Central Bank Role
The Central Reserve Bank of El Salvador (CRB) has committed its efforts to fulfill its mission to safeguard the stability of prices, convertibility of its currency, control and/or regulation of other monetary variables, stability and development of the Salvadoran financial system, in order to contribute to the macroeconomic stability of the country.
The Central Reserve Bank faces a new challenge in its work with the approval and effect of the Monetary Integration Law (MIL) in January 2001. The MIL modifies and abrogates some articles of the Central Reserve Bank Organic Law. It also performs new functions. Therefore, the current Central Bank legal framework, which sets forth its functions, is provided for by its Organic Law with the modifications of the MIL.
At this time, the Central Reserve Bank carries out its functions in three areas: Public Finance, Financial System and Monetary Stability.
In the area of public finance, the CRB keeps its functions as a financial agent to the government and it provides economic and financial consultancy services. In its first function, it supports the structuring and placement of the country’s debt in the international markets. This support was of great value in the successful placements carried out during 2002, and it lead to the country’s being granted the award “Best Latin America Issuer of the Year,” granted by England’s International Financial Review (IFR) in January 2003.

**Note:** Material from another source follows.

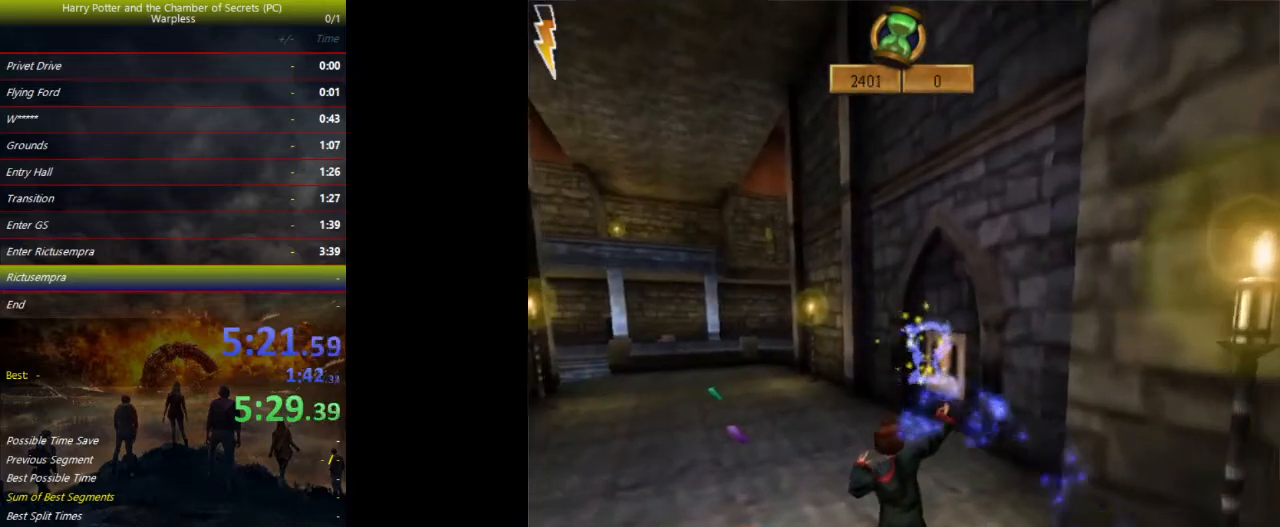
{"keys": ["shift", "space", "w"], "events": []}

Additionally, it provides services of treasury, administration of current accounts, custody of securities, operations of liquidation and payment, local and international transfers and administration of liabilities. Likewise, the CRB provides consultancy to the GOES regarding economic policies, supporting it in financial programming, providing it with information on economy development of El Salvador main commercial partners. It carries out specialized economic and fiscal surveys. CRB also represents our government before international organizations such as: the International Monetary Fund (IMF), Consejo Monetario Centroamericano (CMCA, Central American Monetary Council), World Bank (WB) and others.

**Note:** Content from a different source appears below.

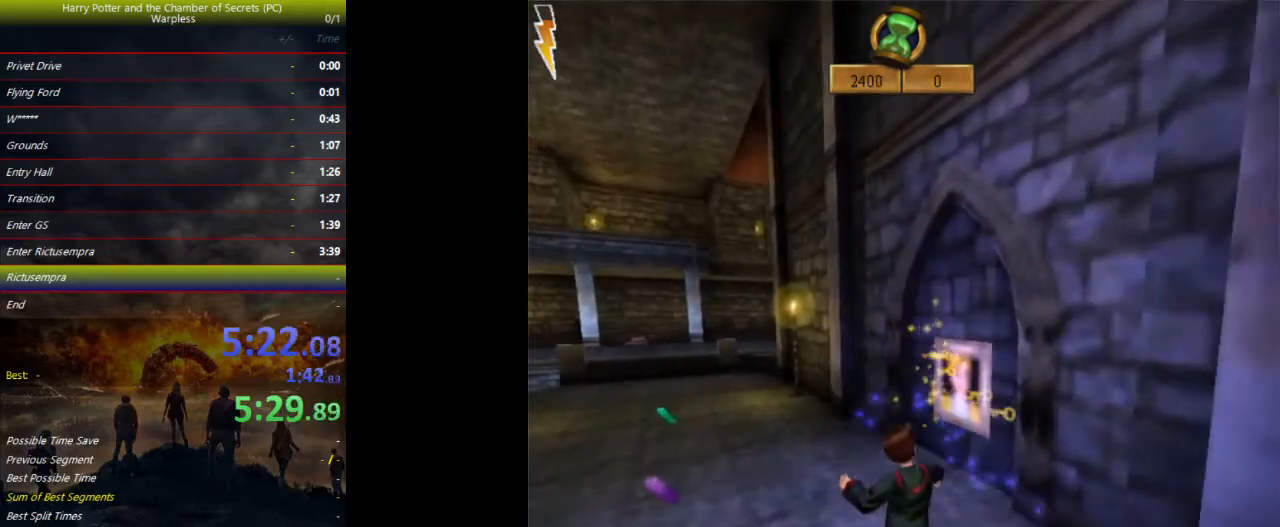
{"keys": ["shift", "space", "w"], "events": []}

As for the financial system the CRB keeps on performing its functions in administration, the exchange and delivery of money and coins to the banks, it also makes payment liquidation and compensation. CRB works in the administration of liquidity reserves, fostering the strengthening and modernization of the financial system legal framework by reforming or issuing new laws. It processes liquidity and macro-prudential analysis to evaluate the Salvadoran financial system solidity. On the other hand, the Bank has actively participated in the stock market, at this time it is promoting new financial figures such as the following: assets securitization, investment funds, a methodology for evaluating financial instruments and a new Stock Market Law.
In the area of monetary stability, the Central Bank exports deteriorated dollar bills and imports new bills to keep balances available for economy liquidity and it carries on the monetary integration process consolidation.
On the other hand, CRB produces economic and financial information, which is an important input for decision-making and creates economic expectations for both companies and families. In order enforce transparency of information; the Bank has subscribed an agreement with the International Monetary Fund (IMF) to comply with its Special Data Disclosure Standards. All this led to being granted international awards due to its timely, dependable, and transparent information.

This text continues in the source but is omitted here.